ING DIRECT's Banner Secrets & Samples: How to Acquire New Customers from Low-cost Banner Ads

SUMMARY: If you ever see banners from ING DIRECT when you're surfing, stop for a minute to pay your marketing respects. The folks at ING are truly number crunchers and testers. If a campaign is running for a while - that means it's working really well. In fact ING's VP Marketing Jurie Pieterse told us that banners have the best cost-per-acquisition of any marketing tactic they use right now. Wow. Here are his tips on:
o Creative
o Media selection
o Results tracking
"Everyone says banners have a pathetically low clickthrough rate," says Jurie Pieterse, VP of Web Marketing, ING DIRECT. "But we've proven that they can be a successful staple of a direct response campaign."

In fact ING DIRECT's banner campaign for their Orange Savings Account, got them new customers at a lower CPA than any other campaign they ran.

Through testing and re-testing (see link to samples of more than two dozen banner tests below), Pieterse learned what works in six key areas.

-> #1. Creative Tips : Spend the money to test different ads

"It's difficult to find that balance if you're spending just a little money online, where the cost of developing creative is a large part of the budget," Pieterse says. "But as your campaign grows, spending a little bit on new creative is small if it increases your clickthrough rate."

By developing different creative units and testing them, Pieterse learned to make the best use of color, animation, and text.

For example, he discovered:

- ING DIRECT consistent use of the color orange really works. It stands out without being flashy or irritating. Changing it would only lessen consumer recognition.

- Animation works well, but only in moderation. "You want to attract attention, but don't want to be cheap," Pieterse says. "Try to keep it simple."

- Though it's tempting to cram every last selling feature into an ad, people just won't read it. So, text should focus only on one single key message.

ING focused on what sets the Orange Savings Account apart from competitors' offers: great rate, no fees, no minimum -- just enough to get consumers to investigate further.

-> #2. Media selection: Predicting results is impossible.

Analyzing the audience and metrics of each potential site before advertising doesn't always go far enough.

Pieterse and his team tried it and learned that they're not great at predicting the performance of an ad on a particular site.

Instead, they learned to look at past performance of ads on the site similar to the one they were considering. They also looked at the historical performance of their own ads on other sites that were of the same unit size being offered on the new site.
════════
What to work on:
Please copy the passage of the ING DIRECT banner article word for word, beginning at the words "-> #1. Creative" and stopping after "lessen consumer recognition.".

[Rows from a layout dataset]
════════
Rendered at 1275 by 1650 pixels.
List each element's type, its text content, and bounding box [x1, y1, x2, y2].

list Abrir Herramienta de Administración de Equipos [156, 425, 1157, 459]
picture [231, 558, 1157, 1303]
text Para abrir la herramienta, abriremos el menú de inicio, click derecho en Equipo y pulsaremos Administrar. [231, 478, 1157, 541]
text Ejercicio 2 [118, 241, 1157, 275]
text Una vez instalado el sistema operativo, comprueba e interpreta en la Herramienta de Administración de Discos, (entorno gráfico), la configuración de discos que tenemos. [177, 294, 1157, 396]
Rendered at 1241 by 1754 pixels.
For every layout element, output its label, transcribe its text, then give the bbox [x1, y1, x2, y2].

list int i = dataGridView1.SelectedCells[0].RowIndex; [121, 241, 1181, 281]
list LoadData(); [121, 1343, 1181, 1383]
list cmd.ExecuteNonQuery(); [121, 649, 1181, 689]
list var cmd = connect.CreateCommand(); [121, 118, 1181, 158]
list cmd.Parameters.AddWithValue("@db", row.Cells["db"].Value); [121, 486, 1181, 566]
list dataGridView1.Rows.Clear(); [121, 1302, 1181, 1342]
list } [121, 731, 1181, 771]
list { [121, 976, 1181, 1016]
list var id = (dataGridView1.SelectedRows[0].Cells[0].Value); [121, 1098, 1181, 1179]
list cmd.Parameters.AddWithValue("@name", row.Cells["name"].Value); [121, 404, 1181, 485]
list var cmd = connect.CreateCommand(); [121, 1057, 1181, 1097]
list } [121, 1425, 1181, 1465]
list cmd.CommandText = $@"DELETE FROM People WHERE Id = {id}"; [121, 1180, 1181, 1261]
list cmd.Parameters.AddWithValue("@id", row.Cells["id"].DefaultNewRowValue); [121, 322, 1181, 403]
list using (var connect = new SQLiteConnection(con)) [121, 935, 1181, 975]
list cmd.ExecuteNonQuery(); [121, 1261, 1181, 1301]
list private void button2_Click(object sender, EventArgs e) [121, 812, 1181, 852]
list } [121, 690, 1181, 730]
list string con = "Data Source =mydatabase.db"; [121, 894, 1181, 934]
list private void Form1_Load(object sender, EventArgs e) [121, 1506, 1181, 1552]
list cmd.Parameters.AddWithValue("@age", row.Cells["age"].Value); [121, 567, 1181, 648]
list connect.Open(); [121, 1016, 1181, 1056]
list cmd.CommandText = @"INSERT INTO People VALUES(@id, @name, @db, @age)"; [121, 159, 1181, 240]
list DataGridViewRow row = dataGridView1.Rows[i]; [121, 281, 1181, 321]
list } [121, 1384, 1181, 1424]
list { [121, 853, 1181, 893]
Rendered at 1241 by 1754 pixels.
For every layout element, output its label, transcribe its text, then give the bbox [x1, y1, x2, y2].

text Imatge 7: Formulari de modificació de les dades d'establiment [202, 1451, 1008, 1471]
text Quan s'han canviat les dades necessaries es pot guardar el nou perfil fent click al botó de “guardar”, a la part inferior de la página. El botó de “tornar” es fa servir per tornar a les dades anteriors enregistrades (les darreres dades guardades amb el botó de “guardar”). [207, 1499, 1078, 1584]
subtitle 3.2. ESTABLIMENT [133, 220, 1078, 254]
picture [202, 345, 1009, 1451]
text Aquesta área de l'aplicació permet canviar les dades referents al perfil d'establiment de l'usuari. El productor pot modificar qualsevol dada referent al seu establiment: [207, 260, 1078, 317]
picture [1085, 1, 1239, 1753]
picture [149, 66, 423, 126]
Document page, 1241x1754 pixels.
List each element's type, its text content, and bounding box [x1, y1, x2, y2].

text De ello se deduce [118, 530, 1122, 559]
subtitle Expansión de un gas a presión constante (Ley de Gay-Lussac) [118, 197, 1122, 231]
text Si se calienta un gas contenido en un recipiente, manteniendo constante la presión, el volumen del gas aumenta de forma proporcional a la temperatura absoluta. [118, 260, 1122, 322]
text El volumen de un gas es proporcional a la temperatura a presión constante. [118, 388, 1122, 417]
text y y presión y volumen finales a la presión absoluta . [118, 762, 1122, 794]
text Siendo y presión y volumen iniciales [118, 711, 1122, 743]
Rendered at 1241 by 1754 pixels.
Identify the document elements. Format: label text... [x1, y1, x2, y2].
════════
Solved problem:
-> #1. Creative Tips : Spend the money to test different ads

"It's difficult to find that balance if you're spending just a little money online, where the cost of developing creative is a large part of the budget," Pieterse says. "But as your campaign grows, spending a little bit on new creative is small if it increases your clickthrough rate."

By developing different creative units and testing them, Pieterse learned to make the best use of color, animation, and text.

For example, he discovered:

- ING DIRECT consistent use of the color orange really works. It stands out without being flashy or irritating. Changing it would only lessen consumer recognition.